**Consegna**
Indica per favore, in base al testo in esame, il periodo storico attraversato dal romanzo.

══ Testo in esame

Nel suo romanzo racconta le Alpi moderne, lacerate tra la bellezza naturale e i disastri di un’economia di rapina, accelerati dalla crisi climatica…
“Il romanzo ripercorre settant’anni di storia italiana visti da una remota valle alpina. Ci sono dentro le emigrazioni e le guerre coloniali, la nascita delle prime stazioni invernali e la guerra partigiana, il saccheggio del territorio e la crisi dello sci di massa, dal 1930 al 2003, che fu l’anno del ‘grande caldo’, in cui il global warming divenne tangibile per tutti. Non parliamo quindi solo di contraddizioni della montagna, ma di contraddizioni di un intero Paese: le Alpi, che sono l’ambiente più fragile, le rende solo più visibili e drammatiche. L’economia turistica, che ha salvato la montagna da una secolare povertà, sta lasciando dietro di sé anche tante devastazioni, e la neve, motore principale di questa economia, si sta rivelando una miniera in esaurimento. Pare quasi una malattia terminale, con i ghiacciai che si sciolgono, le stazioni sciistiche che falliscono, la miopia degli imprenditori che insistono nel voler costruire a quote sempre più alte. Ma sono sicuro che siamo ancora in tempo per guarire le nostre montagne, a patto di abbracciare un modello di sviluppo completamente diverso”.
Cosa fa nel suo piccolo per proteggere l’ambiente?
“Io scrivo, come tanti altri. E siccome invece sono pochi a leggere, a volte mi sento impotente. Forse il messaggio più incisivo possiamo lanciarlo non con i nostri articoli o libri, ma con il nostro comportamento individuale. E la parola chiave è: rispetto. Personalmente, cerco di riciclare, di restaurare, di riutilizzare, insomma di innescare il più possibile il meccanismo virtuoso dell’economia circolare. Le culture antiche della montagna erano esempi perfetti di economie circolari, che il consumismo e l’illusione di una facile ricchezza hanno distrutto. Altro concetto importante è: non lasciare tracce. La montagna, così come tutti gli ambienti naturali, ne hanno abbastanza della devastante presenza dell’uomo. Basta con le funivie, con le ferrate e le vie a spit che devastano le pareti, con l’edilizia di rapina, le strade, i parcheggi, i resort”.
Cosa le fa più paura del cambiamento climatico?
“Non si torna indietro. I ghiacciai saranno del tutto estinti per la fine di questo secolo e la crisi idrica sarà la vera emergenza del secolo seguente. Ciò non vuol dire che non dobbiamo fare ogni sforzo per eliminare le cause e mitigare gli effetti del riscaldamento globale. Ma sarà anche importante imparare nuovi modelli di vita: risparmiare, consumare di meno, viaggiare di meno e coltivare più giardini, piantare alberi, accontentarsi del poco che avremo. L’uomo è un animale resiliente, potrà superare anche la nuova crisi globale. Ma solo se cambia prospettiva”.
Come immagina il futuro?
“Fare ancora qualche bella scalata, curare le mie piante, vedere i miei figli che curano il mondo. Nel breve periodo, un libro sulla scoperta delle Dolomiti, che uscirà poco prima delle Olimpiadi di Cortina. Per scriverlo sto studiando tanto e scopro la vita affascinante dei pionieri dell’alpinismo sette-ottocentesco: Déodat de Dolomieu, John Ball, Paul Grohmann, le prime guide di Cortina. Tutta gente che aveva grandi visioni, che sapeva camminare e soffrire. Dovremmo reimparare da loro”.

════
══ Dati registrati

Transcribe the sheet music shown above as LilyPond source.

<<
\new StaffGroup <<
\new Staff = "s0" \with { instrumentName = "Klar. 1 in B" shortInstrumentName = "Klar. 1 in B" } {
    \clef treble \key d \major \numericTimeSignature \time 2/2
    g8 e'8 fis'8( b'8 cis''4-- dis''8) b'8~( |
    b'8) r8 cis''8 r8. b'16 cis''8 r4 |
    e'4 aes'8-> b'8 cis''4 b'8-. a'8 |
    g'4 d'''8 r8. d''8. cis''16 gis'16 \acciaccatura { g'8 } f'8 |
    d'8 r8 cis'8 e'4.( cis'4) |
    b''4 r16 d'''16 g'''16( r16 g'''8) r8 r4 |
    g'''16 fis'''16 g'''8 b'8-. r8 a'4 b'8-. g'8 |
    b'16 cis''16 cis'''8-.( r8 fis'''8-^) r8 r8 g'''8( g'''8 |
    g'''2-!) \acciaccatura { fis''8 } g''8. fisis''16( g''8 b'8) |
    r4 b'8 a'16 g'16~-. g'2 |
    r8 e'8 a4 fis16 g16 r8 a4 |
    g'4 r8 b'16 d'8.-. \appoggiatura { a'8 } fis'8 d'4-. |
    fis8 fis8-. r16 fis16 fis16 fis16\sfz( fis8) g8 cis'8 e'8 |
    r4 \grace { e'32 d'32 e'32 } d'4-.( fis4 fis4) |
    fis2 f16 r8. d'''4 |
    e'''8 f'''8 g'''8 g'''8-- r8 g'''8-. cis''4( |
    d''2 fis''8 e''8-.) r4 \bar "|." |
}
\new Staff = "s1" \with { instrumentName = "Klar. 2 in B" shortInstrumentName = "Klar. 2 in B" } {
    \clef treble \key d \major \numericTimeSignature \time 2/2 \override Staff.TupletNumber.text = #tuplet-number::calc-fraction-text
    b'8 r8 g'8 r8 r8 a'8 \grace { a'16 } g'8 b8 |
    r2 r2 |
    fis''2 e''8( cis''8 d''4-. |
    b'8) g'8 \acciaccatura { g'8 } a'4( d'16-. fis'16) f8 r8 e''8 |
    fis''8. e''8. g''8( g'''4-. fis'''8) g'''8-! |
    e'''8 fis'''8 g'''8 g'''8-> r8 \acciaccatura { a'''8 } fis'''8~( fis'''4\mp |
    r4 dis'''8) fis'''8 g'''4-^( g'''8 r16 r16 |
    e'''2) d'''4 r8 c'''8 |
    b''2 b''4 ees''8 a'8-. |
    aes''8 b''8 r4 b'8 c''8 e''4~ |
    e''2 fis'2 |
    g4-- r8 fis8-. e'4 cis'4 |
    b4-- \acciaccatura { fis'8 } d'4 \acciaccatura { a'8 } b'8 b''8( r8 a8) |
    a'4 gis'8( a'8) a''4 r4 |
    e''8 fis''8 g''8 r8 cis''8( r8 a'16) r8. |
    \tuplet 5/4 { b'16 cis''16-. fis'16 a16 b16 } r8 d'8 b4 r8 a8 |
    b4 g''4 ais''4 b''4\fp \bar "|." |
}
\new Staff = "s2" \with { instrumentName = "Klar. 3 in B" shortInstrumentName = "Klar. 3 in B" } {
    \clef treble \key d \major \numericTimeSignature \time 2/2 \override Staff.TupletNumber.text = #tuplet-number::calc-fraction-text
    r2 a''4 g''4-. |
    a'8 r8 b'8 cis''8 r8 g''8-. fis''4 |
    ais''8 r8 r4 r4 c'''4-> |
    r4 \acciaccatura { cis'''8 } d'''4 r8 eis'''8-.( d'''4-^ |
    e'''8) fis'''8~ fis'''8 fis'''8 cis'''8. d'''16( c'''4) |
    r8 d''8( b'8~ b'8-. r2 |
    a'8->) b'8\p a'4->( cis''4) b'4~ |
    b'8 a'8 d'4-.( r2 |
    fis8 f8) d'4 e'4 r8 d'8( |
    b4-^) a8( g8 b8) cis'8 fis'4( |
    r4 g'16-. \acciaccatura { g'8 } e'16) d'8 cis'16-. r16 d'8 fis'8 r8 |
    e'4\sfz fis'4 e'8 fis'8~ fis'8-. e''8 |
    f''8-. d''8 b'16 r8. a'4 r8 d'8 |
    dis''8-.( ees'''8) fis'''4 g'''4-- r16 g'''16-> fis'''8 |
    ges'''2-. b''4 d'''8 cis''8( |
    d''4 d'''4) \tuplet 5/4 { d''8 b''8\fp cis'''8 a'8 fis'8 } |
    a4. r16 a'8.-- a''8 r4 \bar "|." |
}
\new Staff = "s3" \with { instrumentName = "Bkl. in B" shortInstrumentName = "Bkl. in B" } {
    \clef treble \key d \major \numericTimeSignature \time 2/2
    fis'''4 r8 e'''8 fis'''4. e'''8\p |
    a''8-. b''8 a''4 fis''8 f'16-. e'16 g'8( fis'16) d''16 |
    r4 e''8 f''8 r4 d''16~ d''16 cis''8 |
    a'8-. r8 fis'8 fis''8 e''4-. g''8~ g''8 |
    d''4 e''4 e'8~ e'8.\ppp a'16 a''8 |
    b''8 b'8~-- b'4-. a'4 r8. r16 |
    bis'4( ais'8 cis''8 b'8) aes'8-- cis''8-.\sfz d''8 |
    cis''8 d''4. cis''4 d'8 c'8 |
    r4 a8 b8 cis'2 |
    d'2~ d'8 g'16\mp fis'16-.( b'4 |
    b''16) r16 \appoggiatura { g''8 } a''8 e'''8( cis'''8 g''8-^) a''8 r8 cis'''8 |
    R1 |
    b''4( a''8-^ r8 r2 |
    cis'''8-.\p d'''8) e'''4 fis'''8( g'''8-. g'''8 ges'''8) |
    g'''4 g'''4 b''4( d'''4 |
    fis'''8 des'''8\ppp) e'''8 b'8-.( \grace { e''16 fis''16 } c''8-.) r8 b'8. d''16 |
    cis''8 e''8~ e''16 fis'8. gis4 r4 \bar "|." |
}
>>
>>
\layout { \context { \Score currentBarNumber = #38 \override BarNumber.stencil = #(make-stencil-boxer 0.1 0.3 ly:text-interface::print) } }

════

**Soluzione**
Dal 1930 al 2003.